A subband splitting unit that extracts a high-resolution component image from image data output from the image sensor using a subband splitting conversion method in which the band is halved;
A display support apparatus comprising: a display signal output unit that outputs a high-resolution component image extracted by the subband dividing unit as a display signal for displaying on a display system having a resolution lower than that of the image data. The display signal output unit
An addition unit that adds the high-resolution component image extracted by the subband division unit and the low-resolution component image extracted by the subband division unit;
The display support apparatus according to claim 1, further comprising: a selection unit that can select both the image added by the addition unit and the high-resolution component image extracted by the subband division unit as the display signal. The display support apparatus according to claim 2, wherein the adding unit adds the high-resolution component image and the low-resolution component image at a specified ratio. The display signal output unit
Of the high resolution component images extracted by the subband splitting unit,
A high-resolution component image that passes through a low-pass filter during horizontal sub-band division by the sub-band division unit and passes through a high-pass filter during vertical sub-band division;
Or a high-resolution component image that passes through a high-pass filter during horizontal sub-band division by the sub-band division unit and passes through a low-pass filter during vertical sub-band division;
Alternatively, either the horizontal subband division by the subband division unit or the vertical subband division is selected for selecting either one of the high-resolution component images that have passed through the high-pass filter or adding all of them.

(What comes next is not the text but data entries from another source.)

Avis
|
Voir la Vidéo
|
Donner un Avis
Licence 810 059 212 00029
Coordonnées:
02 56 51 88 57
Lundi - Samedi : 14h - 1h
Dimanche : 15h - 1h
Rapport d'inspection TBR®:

The display support apparatus according to claim 2, further comprising an addition unit. The display signal output unit
The display support apparatus according to claim 4, further comprising a matrix unit that converts the high-resolution component image extracted by the subband dividing unit from a three primary color signal into a luminance signal. The display signal output unit
An evaluation value calculation unit that calculates a focus evaluation value of the high-resolution component image extracted by the subband division unit;
When the focus evaluation value calculated by the evaluation value calculation unit has not reached a value indicating an in-focus state, the selection unit outputs the high-resolution component image extracted by the subband division unit as the display signal. The display support apparatus according to claim 2, wherein when the focus evaluation value reaches a value indicating an in-focus state, the low-resolution component image extracted by the subband dividing unit is output as the display signal. The display support apparatus according to claim 1, wherein the subband division unit uses wavelet transform. An image sensor;
A subband splitting unit that extracts a high-resolution component image from the image data output from the image sensor using a subband splitting conversion method with a band of 1/2;
An imaging apparatus comprising: a display signal output unit that outputs a high-resolution component image extracted by the subband dividing unit as a display signal for displaying on a display system having a resolution lower than that of the image data.